[Collection entries]
===============

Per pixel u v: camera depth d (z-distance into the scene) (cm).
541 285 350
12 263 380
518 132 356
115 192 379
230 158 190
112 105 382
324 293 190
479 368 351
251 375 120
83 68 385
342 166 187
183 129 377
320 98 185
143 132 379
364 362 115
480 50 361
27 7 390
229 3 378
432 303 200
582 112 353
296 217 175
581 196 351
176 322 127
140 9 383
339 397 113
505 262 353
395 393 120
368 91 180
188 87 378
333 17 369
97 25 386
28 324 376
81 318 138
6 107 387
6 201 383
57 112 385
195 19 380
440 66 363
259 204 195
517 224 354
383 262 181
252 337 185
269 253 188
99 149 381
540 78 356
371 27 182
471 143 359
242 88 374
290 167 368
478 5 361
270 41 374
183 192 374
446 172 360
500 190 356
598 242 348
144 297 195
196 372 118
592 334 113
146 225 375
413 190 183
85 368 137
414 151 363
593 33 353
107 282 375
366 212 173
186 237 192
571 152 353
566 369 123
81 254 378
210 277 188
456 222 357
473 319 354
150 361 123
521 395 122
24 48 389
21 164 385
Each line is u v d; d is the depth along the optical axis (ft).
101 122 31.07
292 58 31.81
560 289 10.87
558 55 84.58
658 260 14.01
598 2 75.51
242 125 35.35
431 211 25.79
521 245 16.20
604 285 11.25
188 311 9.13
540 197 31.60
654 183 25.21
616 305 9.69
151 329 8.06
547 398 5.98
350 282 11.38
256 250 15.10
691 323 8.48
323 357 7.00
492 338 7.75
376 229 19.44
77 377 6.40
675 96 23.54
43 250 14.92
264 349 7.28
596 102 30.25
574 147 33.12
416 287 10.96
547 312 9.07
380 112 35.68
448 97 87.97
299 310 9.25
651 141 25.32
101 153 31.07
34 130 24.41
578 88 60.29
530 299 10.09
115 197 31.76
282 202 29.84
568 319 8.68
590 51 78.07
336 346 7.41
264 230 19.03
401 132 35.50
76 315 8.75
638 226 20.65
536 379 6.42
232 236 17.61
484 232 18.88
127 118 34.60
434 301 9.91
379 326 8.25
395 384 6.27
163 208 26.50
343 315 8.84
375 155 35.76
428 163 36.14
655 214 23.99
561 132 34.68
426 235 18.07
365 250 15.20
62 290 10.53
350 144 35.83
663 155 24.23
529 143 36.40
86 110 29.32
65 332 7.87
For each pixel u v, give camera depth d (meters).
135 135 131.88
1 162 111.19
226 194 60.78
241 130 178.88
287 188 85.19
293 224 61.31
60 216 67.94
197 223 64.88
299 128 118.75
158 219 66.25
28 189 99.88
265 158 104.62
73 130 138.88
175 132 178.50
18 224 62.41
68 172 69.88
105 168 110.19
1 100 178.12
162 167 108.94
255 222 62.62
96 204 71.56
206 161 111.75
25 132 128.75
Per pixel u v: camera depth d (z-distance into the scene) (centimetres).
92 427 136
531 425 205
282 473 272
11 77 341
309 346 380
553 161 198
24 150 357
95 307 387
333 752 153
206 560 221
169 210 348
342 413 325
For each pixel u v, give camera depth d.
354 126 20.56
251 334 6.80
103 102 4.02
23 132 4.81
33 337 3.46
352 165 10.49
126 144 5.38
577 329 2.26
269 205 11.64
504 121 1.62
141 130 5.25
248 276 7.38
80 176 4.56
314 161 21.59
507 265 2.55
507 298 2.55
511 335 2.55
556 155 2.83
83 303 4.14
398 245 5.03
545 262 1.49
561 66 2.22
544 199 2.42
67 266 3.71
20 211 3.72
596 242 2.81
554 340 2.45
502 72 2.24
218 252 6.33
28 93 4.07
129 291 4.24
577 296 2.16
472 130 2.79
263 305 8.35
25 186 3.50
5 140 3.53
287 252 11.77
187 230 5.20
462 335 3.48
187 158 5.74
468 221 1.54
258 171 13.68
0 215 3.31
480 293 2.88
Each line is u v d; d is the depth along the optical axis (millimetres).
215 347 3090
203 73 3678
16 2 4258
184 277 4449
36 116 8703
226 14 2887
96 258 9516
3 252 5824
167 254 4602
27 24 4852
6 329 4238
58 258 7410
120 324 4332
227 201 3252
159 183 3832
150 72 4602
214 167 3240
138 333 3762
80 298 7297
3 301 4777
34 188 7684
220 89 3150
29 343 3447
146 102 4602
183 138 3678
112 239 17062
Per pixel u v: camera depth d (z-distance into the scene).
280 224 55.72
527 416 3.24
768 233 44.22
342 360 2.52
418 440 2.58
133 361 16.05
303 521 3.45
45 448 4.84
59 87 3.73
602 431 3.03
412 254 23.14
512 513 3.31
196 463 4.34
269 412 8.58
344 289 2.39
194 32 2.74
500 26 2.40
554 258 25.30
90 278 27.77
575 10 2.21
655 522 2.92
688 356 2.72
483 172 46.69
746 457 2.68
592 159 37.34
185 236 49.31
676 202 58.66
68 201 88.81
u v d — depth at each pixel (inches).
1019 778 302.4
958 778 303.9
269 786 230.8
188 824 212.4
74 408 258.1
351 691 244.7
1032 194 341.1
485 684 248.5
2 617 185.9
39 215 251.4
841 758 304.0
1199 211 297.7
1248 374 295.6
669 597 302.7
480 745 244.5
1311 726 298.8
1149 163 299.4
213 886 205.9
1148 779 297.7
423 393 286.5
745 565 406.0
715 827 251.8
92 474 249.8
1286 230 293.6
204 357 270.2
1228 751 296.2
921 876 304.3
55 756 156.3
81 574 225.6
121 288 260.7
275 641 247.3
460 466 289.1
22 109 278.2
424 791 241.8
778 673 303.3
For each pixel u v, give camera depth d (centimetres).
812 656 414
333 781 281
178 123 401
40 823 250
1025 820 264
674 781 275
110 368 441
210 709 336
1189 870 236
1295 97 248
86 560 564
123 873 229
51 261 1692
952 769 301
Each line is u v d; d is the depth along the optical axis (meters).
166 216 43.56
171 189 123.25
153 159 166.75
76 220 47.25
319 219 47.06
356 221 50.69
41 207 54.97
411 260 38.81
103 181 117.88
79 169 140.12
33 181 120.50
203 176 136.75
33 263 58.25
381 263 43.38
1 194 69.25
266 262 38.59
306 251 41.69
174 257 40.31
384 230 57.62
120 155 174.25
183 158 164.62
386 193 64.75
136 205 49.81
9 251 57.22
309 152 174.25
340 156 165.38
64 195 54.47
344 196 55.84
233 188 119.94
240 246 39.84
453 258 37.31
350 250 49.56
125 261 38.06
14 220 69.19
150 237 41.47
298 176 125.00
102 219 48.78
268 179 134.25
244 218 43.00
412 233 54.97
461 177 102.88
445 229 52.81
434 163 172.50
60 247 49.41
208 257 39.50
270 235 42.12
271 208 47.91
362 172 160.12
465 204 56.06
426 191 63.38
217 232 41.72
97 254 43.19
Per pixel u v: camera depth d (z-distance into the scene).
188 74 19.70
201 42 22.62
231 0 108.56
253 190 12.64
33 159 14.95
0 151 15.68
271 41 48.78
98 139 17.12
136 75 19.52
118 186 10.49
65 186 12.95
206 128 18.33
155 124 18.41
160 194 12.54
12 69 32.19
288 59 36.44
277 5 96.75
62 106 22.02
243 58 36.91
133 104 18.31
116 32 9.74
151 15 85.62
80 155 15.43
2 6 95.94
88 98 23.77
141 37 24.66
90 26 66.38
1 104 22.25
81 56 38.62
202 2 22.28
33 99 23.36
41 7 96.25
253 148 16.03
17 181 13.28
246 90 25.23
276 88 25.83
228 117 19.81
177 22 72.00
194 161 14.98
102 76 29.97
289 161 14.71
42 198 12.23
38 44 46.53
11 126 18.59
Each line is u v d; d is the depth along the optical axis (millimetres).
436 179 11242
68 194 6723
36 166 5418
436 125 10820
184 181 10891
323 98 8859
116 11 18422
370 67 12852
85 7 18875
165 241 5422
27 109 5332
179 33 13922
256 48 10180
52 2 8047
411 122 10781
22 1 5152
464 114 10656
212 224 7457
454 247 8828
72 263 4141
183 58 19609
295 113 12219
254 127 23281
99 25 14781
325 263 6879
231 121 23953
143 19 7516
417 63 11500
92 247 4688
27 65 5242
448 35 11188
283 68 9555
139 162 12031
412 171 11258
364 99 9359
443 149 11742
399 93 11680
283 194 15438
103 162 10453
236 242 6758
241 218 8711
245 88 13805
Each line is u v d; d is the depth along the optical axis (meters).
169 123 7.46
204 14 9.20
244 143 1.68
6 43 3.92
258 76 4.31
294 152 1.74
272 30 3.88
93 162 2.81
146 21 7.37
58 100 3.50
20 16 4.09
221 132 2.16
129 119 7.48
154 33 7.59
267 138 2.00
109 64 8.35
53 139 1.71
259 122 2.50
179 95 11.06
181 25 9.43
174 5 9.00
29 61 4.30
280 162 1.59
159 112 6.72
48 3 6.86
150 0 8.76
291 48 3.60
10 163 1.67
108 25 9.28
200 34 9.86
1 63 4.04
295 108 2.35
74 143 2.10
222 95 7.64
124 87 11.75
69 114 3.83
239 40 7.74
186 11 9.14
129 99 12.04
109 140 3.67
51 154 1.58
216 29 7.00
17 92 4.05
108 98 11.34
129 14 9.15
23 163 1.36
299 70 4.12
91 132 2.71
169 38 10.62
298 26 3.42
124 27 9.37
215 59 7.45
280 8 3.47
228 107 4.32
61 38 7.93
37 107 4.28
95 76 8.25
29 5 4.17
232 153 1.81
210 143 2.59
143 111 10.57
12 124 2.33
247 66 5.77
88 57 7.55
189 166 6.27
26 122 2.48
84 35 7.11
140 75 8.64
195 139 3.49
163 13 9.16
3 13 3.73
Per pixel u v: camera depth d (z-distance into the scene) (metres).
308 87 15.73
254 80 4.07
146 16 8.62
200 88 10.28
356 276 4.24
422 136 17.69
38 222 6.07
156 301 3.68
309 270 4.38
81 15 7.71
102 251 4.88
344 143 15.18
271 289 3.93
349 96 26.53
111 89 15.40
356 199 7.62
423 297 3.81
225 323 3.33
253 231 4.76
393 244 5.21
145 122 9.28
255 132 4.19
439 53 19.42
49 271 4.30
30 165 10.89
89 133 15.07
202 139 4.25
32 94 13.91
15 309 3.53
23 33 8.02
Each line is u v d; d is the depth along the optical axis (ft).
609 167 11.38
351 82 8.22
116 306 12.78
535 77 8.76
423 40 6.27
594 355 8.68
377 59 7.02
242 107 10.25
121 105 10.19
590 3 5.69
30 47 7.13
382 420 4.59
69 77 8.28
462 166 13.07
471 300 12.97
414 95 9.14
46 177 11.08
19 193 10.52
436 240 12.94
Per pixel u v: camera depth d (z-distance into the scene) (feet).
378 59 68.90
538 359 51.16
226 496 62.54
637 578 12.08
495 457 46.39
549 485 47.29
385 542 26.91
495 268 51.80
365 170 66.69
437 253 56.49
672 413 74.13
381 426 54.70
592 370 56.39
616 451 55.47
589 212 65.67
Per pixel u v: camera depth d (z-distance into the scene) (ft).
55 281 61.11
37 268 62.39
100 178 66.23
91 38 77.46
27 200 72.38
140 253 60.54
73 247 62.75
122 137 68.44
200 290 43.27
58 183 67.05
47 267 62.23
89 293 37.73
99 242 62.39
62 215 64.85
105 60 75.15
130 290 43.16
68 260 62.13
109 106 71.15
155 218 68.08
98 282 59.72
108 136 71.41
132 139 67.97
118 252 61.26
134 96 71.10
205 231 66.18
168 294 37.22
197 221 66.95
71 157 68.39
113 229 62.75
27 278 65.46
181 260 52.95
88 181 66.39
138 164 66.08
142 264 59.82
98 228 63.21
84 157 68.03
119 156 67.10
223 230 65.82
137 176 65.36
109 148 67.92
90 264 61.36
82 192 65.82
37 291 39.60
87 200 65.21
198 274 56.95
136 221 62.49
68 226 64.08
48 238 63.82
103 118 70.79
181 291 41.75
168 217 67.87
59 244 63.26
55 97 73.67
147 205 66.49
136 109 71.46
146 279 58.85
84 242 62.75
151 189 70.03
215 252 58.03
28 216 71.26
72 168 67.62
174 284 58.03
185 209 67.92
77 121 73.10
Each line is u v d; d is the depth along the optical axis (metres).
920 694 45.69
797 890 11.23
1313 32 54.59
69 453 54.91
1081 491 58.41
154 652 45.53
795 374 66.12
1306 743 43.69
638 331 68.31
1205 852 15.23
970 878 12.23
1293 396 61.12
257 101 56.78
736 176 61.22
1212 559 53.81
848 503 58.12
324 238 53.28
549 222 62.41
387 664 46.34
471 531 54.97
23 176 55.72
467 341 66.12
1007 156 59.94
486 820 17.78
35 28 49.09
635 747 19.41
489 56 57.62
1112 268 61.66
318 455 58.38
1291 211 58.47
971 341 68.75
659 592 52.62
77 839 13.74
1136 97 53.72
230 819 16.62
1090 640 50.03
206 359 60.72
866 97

===============

**WORK INSTRUCTIONS**: Line count for the string "into": work it out from the records above and reply with the number alone.

**TASK OUTPUT**: 7